Foi a sementinha de uma paixão que ela só conseguiu trabalhar mais tarde, já no mestrado, que começou em 2019 na UERJ e contou com apoio do Programa Bolsas FUNBIO – Conservando o Futuro. Marianne foi a campo entender o que havia acontecido com os bugios-ruivos (Alouatta guariba) de Ilha Grande e ouvir dos próprios moradores da ilha suas percepções sobre o desaparecimento do primata e a doença.
“Nós vimos, em nível nacional, que o surto de febre amarela [entre 2016 e 2018] também acabou resultando numa caça aos primatas por gente que achava que eles eram culpados pela doença. Eu queria entender se isso acontecia em Ilha Grande, porque aí, além do efeito direto da doença, teríamos o efeito indireto”, explica a bióloga que conduziu sua pesquisa de mestrado entre 2019 e 2021.
Nas entrevistas com os moradores, Marianne perguntava o que eles sabiam sobre a espécie, como eles entendiam a febre amarela, se eles ouviam e viam os bugios, se viram indivíduos mortos.

(Registros armazenados):
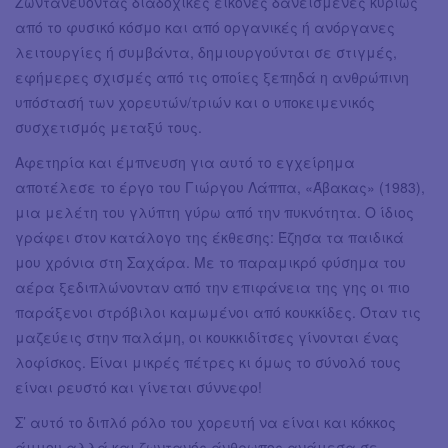
Ζωντανεύοντας διαδοχικές εικόνες δανεισμένες κυρίως
από το φυσικό κόσμο και από οργανικές ή ανόργανες
λειτουργίες ή συμβάντα, δημιουργούνται σε στιγμές,
εφήμερες σχισμές από τις οποίες ξεπηδά η ανθρώπινη
υπόστασή των χορευτών/τριών και ο υποκειμενικός
συσχετισμός μεταξύ τους.
Αφετηρία και έμπνευση για αυτό το εγχείρημα
αποτέλεσε το έργο του Γιώργου Λάππα, «Άβακας» (1983),
μια μελέτη του γλύπτη γύρω από την πυκνότητα. Ο ίδιος
γράφει στον κατάλογο της έκθεσης: Έζησα τα παιδικά
μου χρόνια στη Σαχάρα. Με το παραμικρό φύσημα του
αέρα ξεδιπλώνονταν από την επιφάνεια της γης οι πιο
παράξενοι στρόβιλοι καμωμένοι από κουκκίδες. Όταν τις
μαζεύεις στην παλάμη, οι κουκκιδίτσες γίνονται ένας
λοφίσκος. Είναι μικρές πέτρες κι όμως το σύνολό τους
είναι ρευστό και γίνεται σύννεφο!
Σ’ αυτό το διπλό ρόλο του χορευτή να είναι και κόκκος
άμμου αλλά και ζωντανός άνθρωπος ανάμεσα σε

(EXERCÍCIOS):
A) Cite o texto sobre os bugios de Ilha Grande de "Nas entrevistas com" até "viram indivíduos mortos.".
B) Responda, por favor, com base no texto sobre os bugios de Ilha Grande:
(i) Em que ano e em qual universidade começou o mestrado?
(ii) Qual é o nome científico do bugio-ruivo?
(iii) Entre quais anos ocorreu o surto de febre amarela mencionado?

(RESPOSTAS EM ORDEM):
A)
Nas entrevistas com os moradores, Marianne perguntava o que eles sabiam sobre a espécie, como eles entendiam a febre amarela, se eles ouviam e viam os bugios, se viram indivíduos mortos.

B)
(i) Em 2019, na UERJ.
(ii) Alouatta guariba.
(iii) Entre 2016 e 2018.